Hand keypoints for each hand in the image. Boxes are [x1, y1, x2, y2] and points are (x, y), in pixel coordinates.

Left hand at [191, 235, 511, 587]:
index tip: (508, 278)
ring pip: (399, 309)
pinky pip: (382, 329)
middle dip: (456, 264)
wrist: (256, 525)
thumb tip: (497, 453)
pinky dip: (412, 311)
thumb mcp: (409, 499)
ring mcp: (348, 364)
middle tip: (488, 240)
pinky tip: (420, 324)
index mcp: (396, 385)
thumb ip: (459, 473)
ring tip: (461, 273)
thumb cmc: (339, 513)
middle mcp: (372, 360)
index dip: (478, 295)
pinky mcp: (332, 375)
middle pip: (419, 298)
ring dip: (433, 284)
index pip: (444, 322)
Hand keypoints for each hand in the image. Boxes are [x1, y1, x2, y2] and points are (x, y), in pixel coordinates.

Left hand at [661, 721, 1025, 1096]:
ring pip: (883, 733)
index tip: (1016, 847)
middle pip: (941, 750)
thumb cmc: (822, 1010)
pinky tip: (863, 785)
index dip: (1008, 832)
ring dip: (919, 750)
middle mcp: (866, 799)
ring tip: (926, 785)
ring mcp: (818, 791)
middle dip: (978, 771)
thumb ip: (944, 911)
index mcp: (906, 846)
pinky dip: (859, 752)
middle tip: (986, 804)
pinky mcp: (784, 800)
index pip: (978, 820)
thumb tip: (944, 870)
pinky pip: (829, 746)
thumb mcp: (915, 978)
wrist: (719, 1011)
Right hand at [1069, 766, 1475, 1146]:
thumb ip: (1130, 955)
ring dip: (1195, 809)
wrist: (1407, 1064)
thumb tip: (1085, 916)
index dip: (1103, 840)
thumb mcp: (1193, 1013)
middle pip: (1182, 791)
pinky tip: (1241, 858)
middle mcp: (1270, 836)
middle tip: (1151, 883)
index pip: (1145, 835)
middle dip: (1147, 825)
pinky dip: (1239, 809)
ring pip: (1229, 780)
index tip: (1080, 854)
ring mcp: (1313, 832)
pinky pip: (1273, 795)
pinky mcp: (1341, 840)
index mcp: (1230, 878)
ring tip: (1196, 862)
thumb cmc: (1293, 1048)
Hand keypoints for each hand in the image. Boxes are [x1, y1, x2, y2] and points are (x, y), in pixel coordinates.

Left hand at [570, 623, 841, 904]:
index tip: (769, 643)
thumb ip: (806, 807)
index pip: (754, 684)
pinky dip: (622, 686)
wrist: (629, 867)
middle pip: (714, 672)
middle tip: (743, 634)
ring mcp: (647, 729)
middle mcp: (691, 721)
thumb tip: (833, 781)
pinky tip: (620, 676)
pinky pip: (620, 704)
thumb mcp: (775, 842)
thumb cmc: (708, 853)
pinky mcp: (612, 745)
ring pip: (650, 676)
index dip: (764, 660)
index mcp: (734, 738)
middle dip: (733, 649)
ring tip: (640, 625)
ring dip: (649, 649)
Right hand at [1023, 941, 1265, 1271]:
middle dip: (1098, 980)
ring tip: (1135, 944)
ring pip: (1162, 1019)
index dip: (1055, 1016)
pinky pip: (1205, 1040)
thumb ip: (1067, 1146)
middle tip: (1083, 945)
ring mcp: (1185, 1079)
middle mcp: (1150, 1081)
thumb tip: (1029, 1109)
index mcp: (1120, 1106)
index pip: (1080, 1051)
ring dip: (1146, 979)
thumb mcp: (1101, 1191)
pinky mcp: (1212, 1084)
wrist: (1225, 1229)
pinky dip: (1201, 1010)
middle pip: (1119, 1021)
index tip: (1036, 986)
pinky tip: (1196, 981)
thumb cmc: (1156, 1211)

ABOUT THIS TASK. How many lines of the material above have the word "Left" in them? Give only that number.

OUTPUT FOR THIS TASK. 3